The government keeps reminding us that using a smartphone while driving is dangerous, but a new car seat promises that smartphone apps can actually keep children safer. The product in question is the First Years IAlert car seat, which connects with a parent's phone to warn if their child is unbuckled, left in an empty car, or seated at an unsafe angle.
The product is a new version of the First Years Convertible Car Seat, which has won awards from the National Highway Traffic Safety Administration for its safety and ease of use. The new IAlert function will let drivers connect their smartphone to the seat via Bluetooth. The phone app will tell parents whether the car seat is installed at a safe angle, provides warnings if the seat is too hot or cold to be comfortable for a child, and even warns if the child is left in the seat while the car isn't moving -- for instance if a parent heads into the grocery store and somehow forgets their child.

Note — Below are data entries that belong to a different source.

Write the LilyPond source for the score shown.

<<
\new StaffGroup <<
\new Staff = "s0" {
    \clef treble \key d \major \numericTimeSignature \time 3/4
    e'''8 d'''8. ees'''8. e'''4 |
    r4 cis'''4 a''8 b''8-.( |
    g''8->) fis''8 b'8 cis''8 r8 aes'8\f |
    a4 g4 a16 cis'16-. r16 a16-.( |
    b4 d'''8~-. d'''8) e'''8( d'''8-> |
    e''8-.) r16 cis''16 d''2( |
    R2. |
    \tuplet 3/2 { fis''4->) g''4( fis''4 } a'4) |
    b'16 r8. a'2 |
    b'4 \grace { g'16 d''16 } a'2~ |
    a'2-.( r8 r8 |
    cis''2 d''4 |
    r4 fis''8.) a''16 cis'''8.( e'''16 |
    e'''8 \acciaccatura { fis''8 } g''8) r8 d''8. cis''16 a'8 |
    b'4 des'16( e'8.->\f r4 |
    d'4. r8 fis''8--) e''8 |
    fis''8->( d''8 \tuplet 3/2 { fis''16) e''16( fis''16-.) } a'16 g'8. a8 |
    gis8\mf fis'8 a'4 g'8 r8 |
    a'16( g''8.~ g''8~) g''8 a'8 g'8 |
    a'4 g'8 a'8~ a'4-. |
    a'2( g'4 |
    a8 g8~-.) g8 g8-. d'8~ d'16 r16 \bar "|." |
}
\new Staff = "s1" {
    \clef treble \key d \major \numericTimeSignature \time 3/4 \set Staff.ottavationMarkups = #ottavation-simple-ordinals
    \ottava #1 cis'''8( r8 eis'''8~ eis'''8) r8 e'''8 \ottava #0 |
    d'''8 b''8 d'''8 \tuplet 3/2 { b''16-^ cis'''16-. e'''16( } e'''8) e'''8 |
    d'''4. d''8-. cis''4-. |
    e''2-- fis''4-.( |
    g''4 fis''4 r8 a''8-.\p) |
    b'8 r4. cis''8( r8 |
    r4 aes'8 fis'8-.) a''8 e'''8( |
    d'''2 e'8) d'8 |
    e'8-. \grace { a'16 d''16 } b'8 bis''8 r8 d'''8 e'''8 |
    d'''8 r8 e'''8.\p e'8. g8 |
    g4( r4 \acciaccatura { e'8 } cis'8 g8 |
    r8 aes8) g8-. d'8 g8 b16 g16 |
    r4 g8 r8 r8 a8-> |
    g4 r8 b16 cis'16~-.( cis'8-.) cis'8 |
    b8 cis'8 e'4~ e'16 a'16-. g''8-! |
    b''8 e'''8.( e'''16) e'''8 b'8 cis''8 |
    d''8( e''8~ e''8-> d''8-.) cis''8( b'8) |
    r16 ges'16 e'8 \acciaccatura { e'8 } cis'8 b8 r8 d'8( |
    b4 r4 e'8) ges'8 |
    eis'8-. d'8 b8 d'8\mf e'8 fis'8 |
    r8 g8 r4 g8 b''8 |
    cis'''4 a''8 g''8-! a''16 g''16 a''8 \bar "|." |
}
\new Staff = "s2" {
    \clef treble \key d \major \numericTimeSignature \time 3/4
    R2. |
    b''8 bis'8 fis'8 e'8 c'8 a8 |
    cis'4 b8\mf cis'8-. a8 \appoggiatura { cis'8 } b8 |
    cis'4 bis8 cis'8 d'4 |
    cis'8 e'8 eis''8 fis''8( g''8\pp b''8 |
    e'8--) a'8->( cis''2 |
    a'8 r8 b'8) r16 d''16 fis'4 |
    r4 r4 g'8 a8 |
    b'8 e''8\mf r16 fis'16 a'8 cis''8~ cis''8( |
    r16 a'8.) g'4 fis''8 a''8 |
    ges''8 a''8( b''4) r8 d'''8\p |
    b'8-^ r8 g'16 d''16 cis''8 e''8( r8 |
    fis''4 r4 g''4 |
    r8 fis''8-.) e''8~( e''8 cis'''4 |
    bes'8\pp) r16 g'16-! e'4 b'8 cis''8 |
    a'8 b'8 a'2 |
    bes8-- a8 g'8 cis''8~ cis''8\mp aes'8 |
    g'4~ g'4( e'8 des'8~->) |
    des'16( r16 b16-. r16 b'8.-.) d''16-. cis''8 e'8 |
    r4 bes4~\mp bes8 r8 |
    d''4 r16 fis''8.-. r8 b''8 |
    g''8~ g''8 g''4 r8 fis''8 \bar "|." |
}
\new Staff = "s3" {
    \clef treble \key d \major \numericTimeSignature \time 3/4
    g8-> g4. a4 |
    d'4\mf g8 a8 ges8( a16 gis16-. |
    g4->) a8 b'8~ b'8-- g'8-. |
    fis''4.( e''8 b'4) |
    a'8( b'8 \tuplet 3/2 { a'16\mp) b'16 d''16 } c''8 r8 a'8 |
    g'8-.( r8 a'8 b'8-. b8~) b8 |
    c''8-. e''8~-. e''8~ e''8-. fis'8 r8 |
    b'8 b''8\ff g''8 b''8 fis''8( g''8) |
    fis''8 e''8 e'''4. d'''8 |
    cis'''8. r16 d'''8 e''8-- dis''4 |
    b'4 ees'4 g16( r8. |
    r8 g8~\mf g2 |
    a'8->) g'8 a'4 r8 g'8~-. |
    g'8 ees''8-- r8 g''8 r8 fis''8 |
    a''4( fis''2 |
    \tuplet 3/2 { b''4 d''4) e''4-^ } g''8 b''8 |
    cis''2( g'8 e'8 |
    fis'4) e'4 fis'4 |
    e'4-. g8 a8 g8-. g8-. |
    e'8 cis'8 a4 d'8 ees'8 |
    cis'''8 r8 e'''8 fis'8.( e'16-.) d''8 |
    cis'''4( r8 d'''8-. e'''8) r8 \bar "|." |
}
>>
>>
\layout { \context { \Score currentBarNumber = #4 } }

The product's goal is to help reduce the number of children killed or injured in vehicles. NHTSA reports that last year 33 children died from heatstroke after being left in car seats unattended. Moreover, the car seat's manufacturers say it could reduce the number of children hurt in car crashes by helping parents ensure their progeny are safely belted. At the same time, we can't help thinking it's counterproductive to suggest parents look at their phones while driving. Couldn't a quick glance in the rear-view mirror accomplish the same task?
A company representative told us the IAlert car seat is in the prototype stage, and will be on sale by this fall. The smartphone app will be available for the Apple iPhone and Android phones. The seat's electronics are powered by a lithium battery that should last about four months. When it needs recharging, the seat automatically sends an alert to the parent's smartphone.